Thursday, December 1, 2022

Sovereign Immunity Supports Summary Judgment In Favor Of PennDOT Relative to Claims Regarding Placement of a Bus Stop

In the case of Essington v. Monroe County Transit Auth., No. 5117-CV-2020 (C.P. Monroe Co. Aug. 15, 2022 Williamson, J.), the court granted the Motion for Summary Judgment filed by the Defendant, PennDOT, in a case involving a pedestrian Plaintiff who had exited a bus and was struck while crossing the roadway under nighttime conditions.

The Plaintiff alleged that PennDOT was negligent by allowing a dangerous condition to occur on its property, i.e., the roadway. More specifically, the Plaintiff alleged that PennDOT was negligent in the planning, designing, controlling, locating, and designation of a bus stop on a state road in a manner that created dangerous conditions.

The Plaintiff also faulted PennDOT for failing to erect signs, lights, guardrails, bus shelters, crosswalks, or other features to protect disembarking bus passengers.

In granting the Motion for Summary Judgment, the court relied upon the Sovereign Immunity Act under 42 Pa. C.S.A. §8522(b). 

The court found that none of the exceptions under that Act were applicable to the case presented. The court emphasized that, in order for liability to attach to PennDOT, a dangerous condition must derive, originate, or have its source that the Commonwealth realty. This is also known as the real estate exception to Sovereign Immunity.

Judge David J. Williamson noted that the Plaintiff’s allegations did not implicate any alleged defects on the land itself. The court noted that, had PennDOT installed the items noted by the Plaintiff, and those items were defective in some manner, then PennDOT could be held liable. However, under Pennsylvania law, the failure to install the items noted by the Plaintiff did not implicate an exception to the immunity afforded the governmental agency under Pennsylvania law.

The court additionally noted that where the Co-Defendant, Monroe County Transit Authority, chose to have a bus stop was not a material defect of the real estate itself and was not a condition created by PennDOT. 

Rather, the Co-Defendant, Monroe County Transit Authority, was the entity that chose where to have their bus stops.

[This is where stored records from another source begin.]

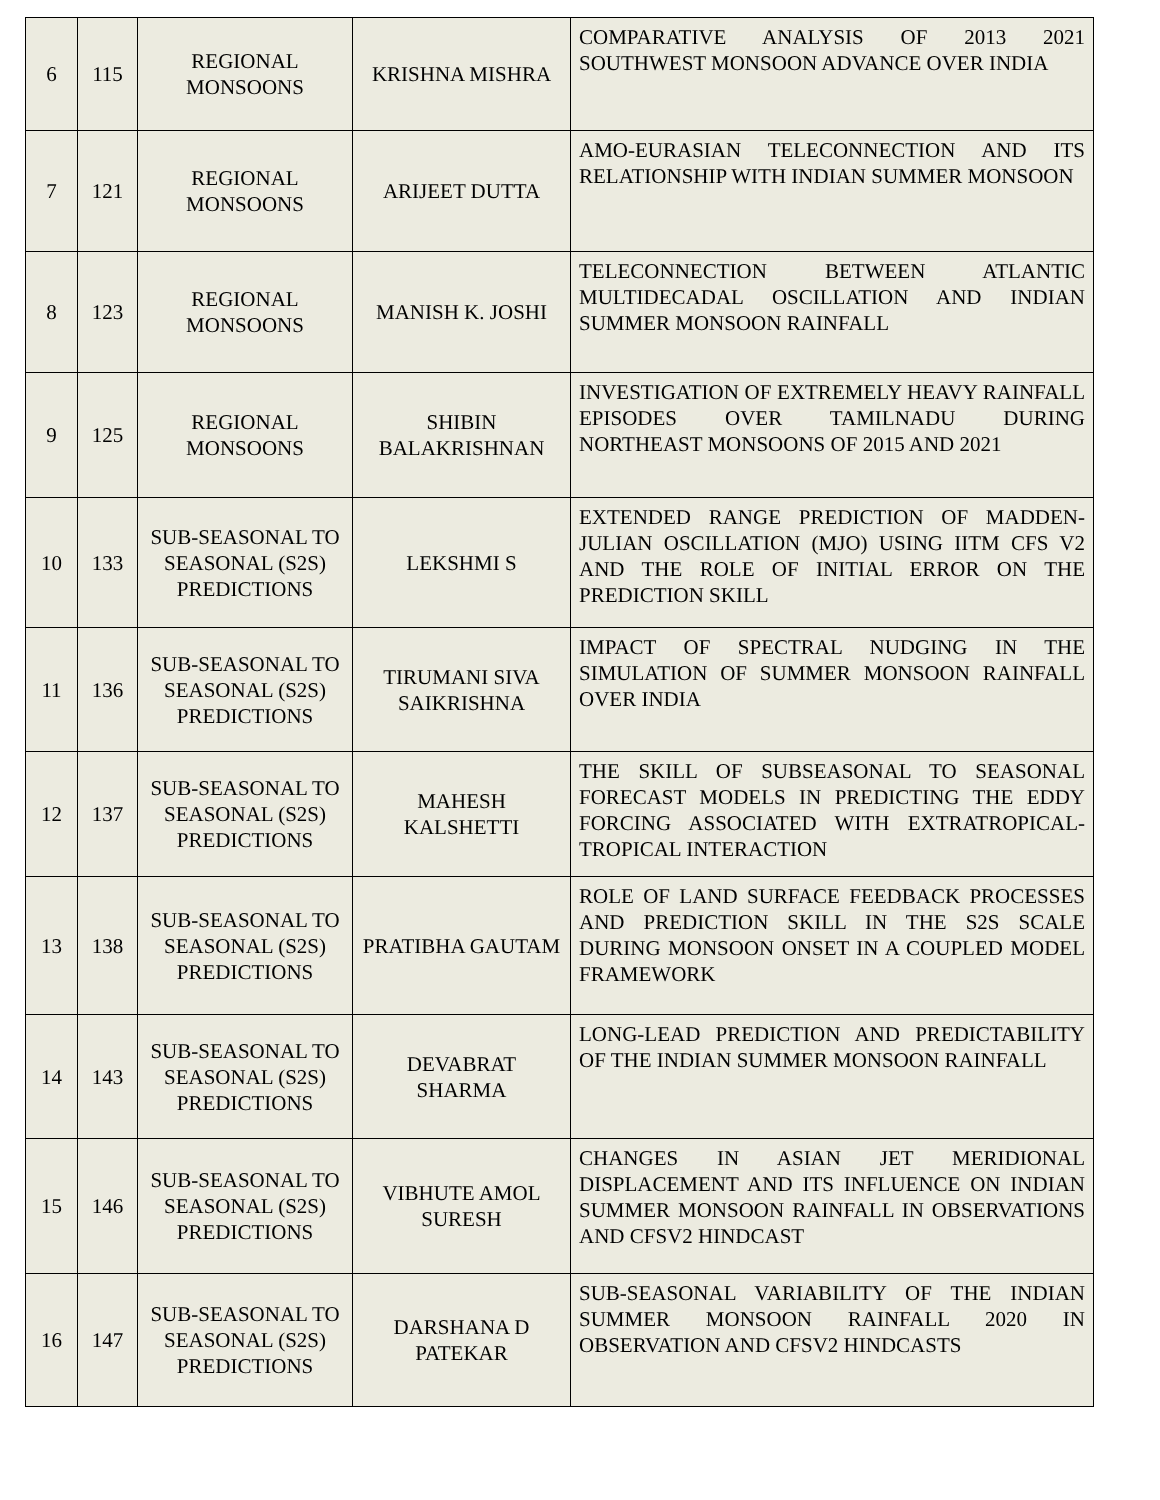| 6 | 115 | REGIONAL MONSOONS | KRISHNA MISHRA | COMPARATIVE ANALYSIS OF 2013 2021 SOUTHWEST MONSOON ADVANCE OVER INDIA |
| 7 | 121 | REGIONAL MONSOONS | ARIJEET DUTTA | AMO-EURASIAN TELECONNECTION AND ITS RELATIONSHIP WITH INDIAN SUMMER MONSOON |
| 8 | 123 | REGIONAL MONSOONS | MANISH K. JOSHI | TELECONNECTION BETWEEN ATLANTIC MULTIDECADAL OSCILLATION AND INDIAN SUMMER MONSOON RAINFALL |
| 9 | 125 | REGIONAL MONSOONS | SHIBIN BALAKRISHNAN | INVESTIGATION OF EXTREMELY HEAVY RAINFALL EPISODES OVER TAMILNADU DURING NORTHEAST MONSOONS OF 2015 AND 2021 |
| 10 | 133 | SUB-SEASONAL TO SEASONAL (S2S) PREDICTIONS | LEKSHMI S | EXTENDED RANGE PREDICTION OF MADDEN-JULIAN OSCILLATION (MJO) USING IITM CFS V2 AND THE ROLE OF INITIAL ERROR ON THE PREDICTION SKILL |
| 11 | 136 | SUB-SEASONAL TO SEASONAL (S2S) PREDICTIONS | TIRUMANI SIVA SAIKRISHNA | IMPACT OF SPECTRAL NUDGING IN THE SIMULATION OF SUMMER MONSOON RAINFALL OVER INDIA |
| 12 | 137 | SUB-SEASONAL TO SEASONAL (S2S) PREDICTIONS | MAHESH KALSHETTI | THE SKILL OF SUBSEASONAL TO SEASONAL FORECAST MODELS IN PREDICTING THE EDDY FORCING ASSOCIATED WITH EXTRATROPICAL-TROPICAL INTERACTION |
| 13 | 138 | SUB-SEASONAL TO SEASONAL (S2S) PREDICTIONS | PRATIBHA GAUTAM | ROLE OF LAND SURFACE FEEDBACK PROCESSES AND PREDICTION SKILL IN THE S2S SCALE DURING MONSOON ONSET IN A COUPLED MODEL FRAMEWORK |
| 14 | 143 | SUB-SEASONAL TO SEASONAL (S2S) PREDICTIONS | DEVABRAT SHARMA | LONG-LEAD PREDICTION AND PREDICTABILITY OF THE INDIAN SUMMER MONSOON RAINFALL |
| 15 | 146 | SUB-SEASONAL TO SEASONAL (S2S) PREDICTIONS | VIBHUTE AMOL SURESH | CHANGES IN ASIAN JET MERIDIONAL DISPLACEMENT AND ITS INFLUENCE ON INDIAN SUMMER MONSOON RAINFALL IN OBSERVATIONS AND CFSV2 HINDCAST |
| 16 | 147 | SUB-SEASONAL TO SEASONAL (S2S) PREDICTIONS | DARSHANA D PATEKAR | SUB-SEASONAL VARIABILITY OF THE INDIAN SUMMER MONSOON RAINFALL 2020 IN OBSERVATION AND CFSV2 HINDCASTS |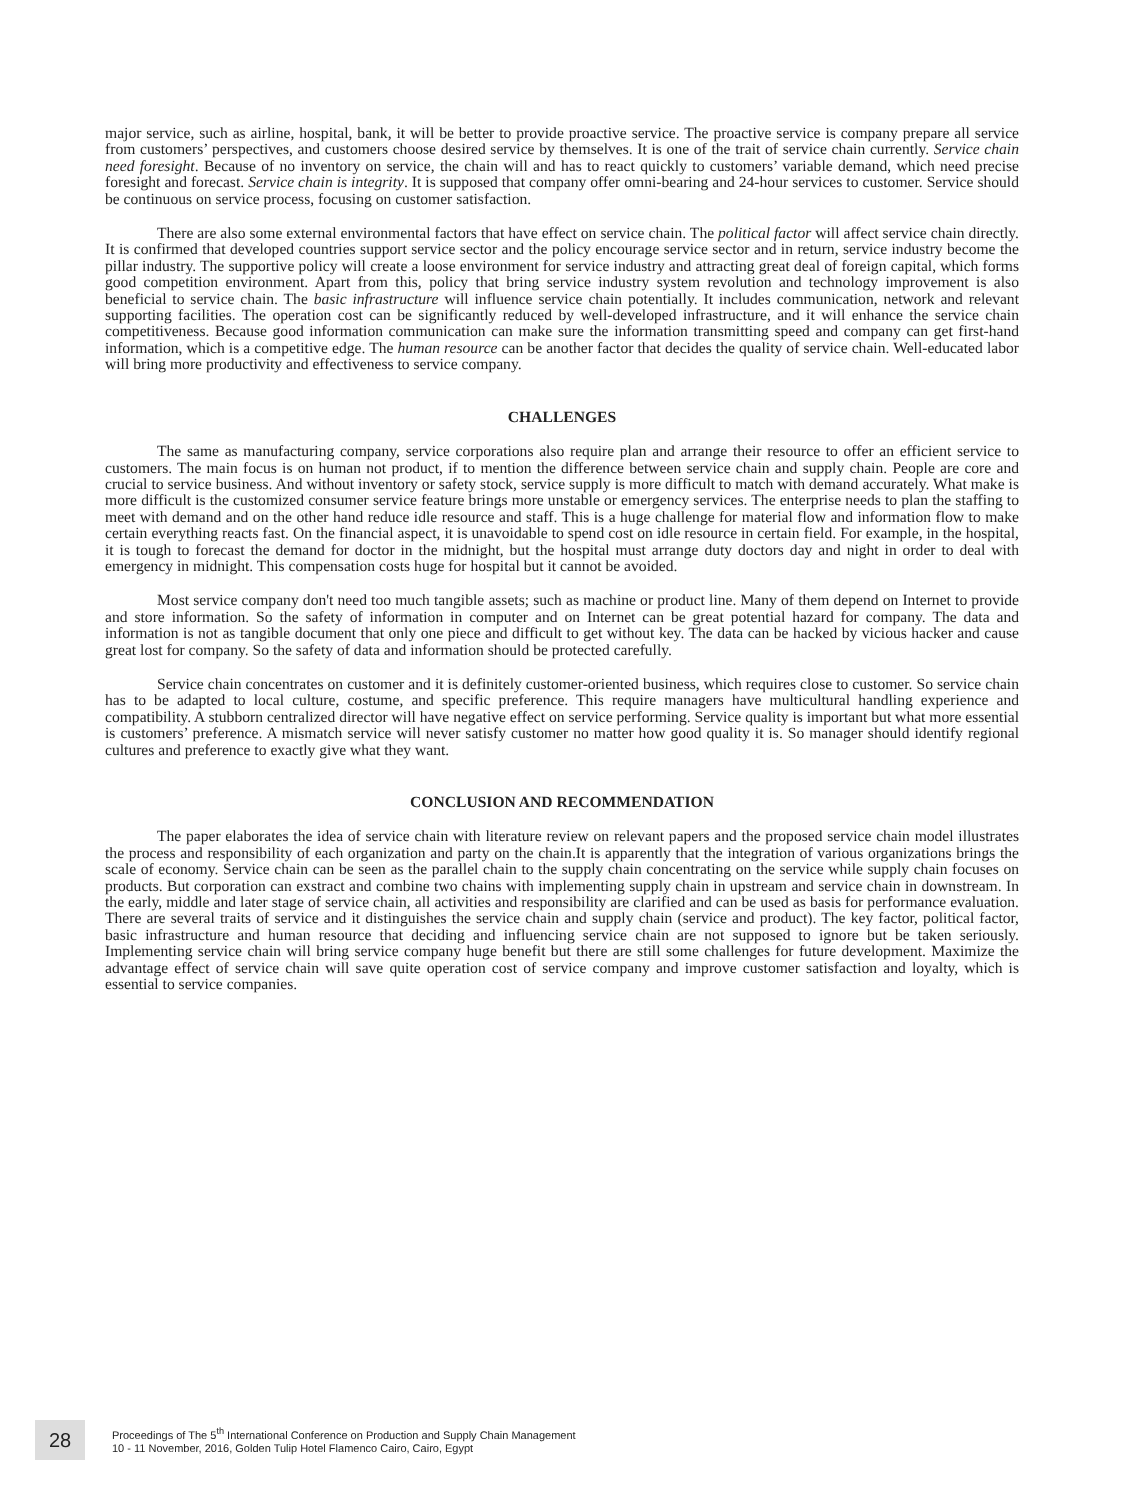major service, such as airline, hospital, bank, it will be better to provide proactive service. The proactive service is company prepare all service from customers’ perspectives, and customers choose desired service by themselves. It is one of the trait of service chain currently. Service chain need foresight. Because of no inventory on service, the chain will and has to react quickly to customers’ variable demand, which need precise foresight and forecast. Service chain is integrity. It is supposed that company offer omni-bearing and 24-hour services to customer. Service should be continuous on service process, focusing on customer satisfaction.
There are also some external environmental factors that have effect on service chain. The political factor will affect service chain directly. It is confirmed that developed countries support service sector and the policy encourage service sector and in return, service industry become the pillar industry. The supportive policy will create a loose environment for service industry and attracting great deal of foreign capital, which forms good competition environment. Apart from this, policy that bring service industry system revolution and technology improvement is also beneficial to service chain. The basic infrastructure will influence service chain potentially. It includes communication, network and relevant supporting facilities. The operation cost can be significantly reduced by well-developed infrastructure, and it will enhance the service chain competitiveness. Because good information communication can make sure the information transmitting speed and company can get first-hand information, which is a competitive edge. The human resource can be another factor that decides the quality of service chain. Well-educated labor will bring more productivity and effectiveness to service company.
CHALLENGES
The same as manufacturing company, service corporations also require plan and arrange their resource to offer an efficient service to customers. The main focus is on human not product, if to mention the difference between service chain and supply chain. People are core and crucial to service business. And without inventory or safety stock, service supply is more difficult to match with demand accurately. What make is more difficult is the customized consumer service feature brings more unstable or emergency services. The enterprise needs to plan the staffing to meet with demand and on the other hand reduce idle resource and staff. This is a huge challenge for material flow and information flow to make certain everything reacts fast. On the financial aspect, it is unavoidable to spend cost on idle resource in certain field. For example, in the hospital, it is tough to forecast the demand for doctor in the midnight, but the hospital must arrange duty doctors day and night in order to deal with emergency in midnight. This compensation costs huge for hospital but it cannot be avoided.
Most service company don't need too much tangible assets; such as machine or product line. Many of them depend on Internet to provide and store information. So the safety of information in computer and on Internet can be great potential hazard for company. The data and information is not as tangible document that only one piece and difficult to get without key. The data can be hacked by vicious hacker and cause great lost for company. So the safety of data and information should be protected carefully.
Service chain concentrates on customer and it is definitely customer-oriented business, which requires close to customer. So service chain has to be adapted to local culture, costume, and specific preference. This require managers have multicultural handling experience and compatibility. A stubborn centralized director will have negative effect on service performing. Service quality is important but what more essential is customers’ preference. A mismatch service will never satisfy customer no matter how good quality it is. So manager should identify regional cultures and preference to exactly give what they want.
CONCLUSION AND RECOMMENDATION
The paper elaborates the idea of service chain with literature review on relevant papers and the proposed service chain model illustrates the process and responsibility of each organization and party on the chain.It is apparently that the integration of various organizations brings the scale of economy. Service chain can be seen as the parallel chain to the supply chain concentrating on the service while supply chain focuses on products. But corporation can exstract and combine two chains with implementing supply chain in upstream and service chain in downstream. In the early, middle and later stage of service chain, all activities and responsibility are clarified and can be used as basis for performance evaluation. There are several traits of service and it distinguishes the service chain and supply chain (service and product). The key factor, political factor, basic infrastructure and human resource that deciding and influencing service chain are not supposed to ignore but be taken seriously. Implementing service chain will bring service company huge benefit but there are still some challenges for future development. Maximize the advantage effect of service chain will save quite operation cost of service company and improve customer satisfaction and loyalty, which is essential to service companies.
28
Proceedings of The 5<sup>th</sup> International Conference on Production and Supply Chain Management
10 - 11 November, 2016, Golden Tulip Hotel Flamenco Cairo, Cairo, Egypt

The court noted that the Plaintiff did not produce any evidence that PennDOT played any part in the decision to allow the bus stop in the area or any evidence that the business was a dangerous condition of the real estate itself.

The court also rejected the Plaintiff’s argument that PennDOT was negligent for allowing the bus stop to exist and in failing to take steps to inspect, discover, or correct any defects, or to ensure that the real estate was safe for its regular and intended use as a bus stop. The court ruled that the real property exception to the Sovereign Immunity Act only applies to a dangerous condition of Commonwealth real estate and not to negligent policies or activities regarding real estate. The court noted that a failure to inspect has been previously ruled in Pennsylvania to be a policy or an activity which is not within the real estate exception to the immunity statute.

The court also noted that the intended use of the road was as a roadway for vehicular traffic and not for the placement of bus stops. As such, any allegations by the Plaintiff regarding a lack of lighting, narrow shoulders, or safe pedestrian accommodations such as crosswalks, sidewalks, or pedestrian crossing signs, were found not to relate to the design of the roadway itself or to its use as a roadway. As such, those allegations did not serve to defeat PennDOT’s Motion for Summary Judgment. In sum, the court found that the Plaintiff’s expert had not offered any opinion that the roadway itself as designed, caused the accident.

For all of these reasons, and others, the court granted summary judgment in favor of PennDOT.